Knowing that Atticus was born out of a deep love that Mike and I have for each other, love that, I believe, comes from the Source of all love. Even when all I felt for Atticus was resentment, I had eleven years of foundation with Mike that I knew I could rely on. Mike was a rock over the past two years. Watching him with Atticus is truly a delight.
Trusting my instincts. I am stealing this phrasing from my friend Brandi: Parenting books are all well and good, but there is no book on my baby. We broke all kinds of “rules” with Atticus. We coslept, and I nursed him at 4am for a year. We swaddled him for longer than the doctor recommended. I don’t regret any of that, because it was all what was right for our family.
It’s okay to be overwhelmed, to wish, sometimes, for your old life back. It’s okay to take time for yourself. It’s okay not to live up to your own expectations, whether it’s nursing or cloth diapers or making your own organic baby food. It’s okay to make your own path. It’s okay to call a friend and cry. It’s okay to get help if you need it. I did all of those things, and many more.

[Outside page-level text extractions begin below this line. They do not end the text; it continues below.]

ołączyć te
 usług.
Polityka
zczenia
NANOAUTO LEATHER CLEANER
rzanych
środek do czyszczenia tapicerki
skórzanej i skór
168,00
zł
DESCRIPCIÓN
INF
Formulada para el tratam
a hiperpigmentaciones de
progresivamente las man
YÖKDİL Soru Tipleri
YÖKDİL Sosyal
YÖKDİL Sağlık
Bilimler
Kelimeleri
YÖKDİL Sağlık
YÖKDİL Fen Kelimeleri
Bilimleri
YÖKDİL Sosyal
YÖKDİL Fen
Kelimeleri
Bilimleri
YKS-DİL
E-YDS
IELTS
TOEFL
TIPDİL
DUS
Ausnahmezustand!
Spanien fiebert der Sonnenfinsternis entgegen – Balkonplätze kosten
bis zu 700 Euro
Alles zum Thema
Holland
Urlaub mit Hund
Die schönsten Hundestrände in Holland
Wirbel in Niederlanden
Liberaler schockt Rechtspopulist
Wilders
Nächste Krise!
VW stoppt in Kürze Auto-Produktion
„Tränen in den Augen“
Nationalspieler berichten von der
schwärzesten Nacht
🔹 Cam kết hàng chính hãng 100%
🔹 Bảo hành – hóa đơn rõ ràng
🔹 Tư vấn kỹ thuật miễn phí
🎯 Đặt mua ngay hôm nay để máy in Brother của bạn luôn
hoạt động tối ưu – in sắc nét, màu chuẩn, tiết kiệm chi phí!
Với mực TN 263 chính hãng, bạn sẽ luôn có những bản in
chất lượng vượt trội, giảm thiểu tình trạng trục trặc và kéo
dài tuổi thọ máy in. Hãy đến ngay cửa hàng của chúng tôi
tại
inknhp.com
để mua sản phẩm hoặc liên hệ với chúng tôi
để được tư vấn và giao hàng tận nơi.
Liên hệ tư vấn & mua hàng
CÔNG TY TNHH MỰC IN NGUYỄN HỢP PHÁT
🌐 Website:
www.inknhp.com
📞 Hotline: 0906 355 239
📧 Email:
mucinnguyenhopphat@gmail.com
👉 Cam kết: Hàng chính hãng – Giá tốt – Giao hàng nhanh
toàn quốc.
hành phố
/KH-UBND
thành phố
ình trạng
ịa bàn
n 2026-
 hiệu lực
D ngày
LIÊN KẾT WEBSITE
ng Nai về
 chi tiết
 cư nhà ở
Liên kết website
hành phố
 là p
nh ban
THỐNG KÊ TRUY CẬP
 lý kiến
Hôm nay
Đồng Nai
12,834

It is a privilege to help shape a soul. It’s also incredibly hard, but it gets easier and better all the time. Don’t listen to anyone who tells you otherwise.
Babies seem like they need a bunch of stuff, but they really just need you. And that is how I know that it’s all going to be okay, because you are a person of deep love and loyalty, of wisdom, and of kindness. Your baby is lucky to have you and your husband. I can’t wait to meet him or her for the first time.
P.S. Babies also need diapers, but you have that under control.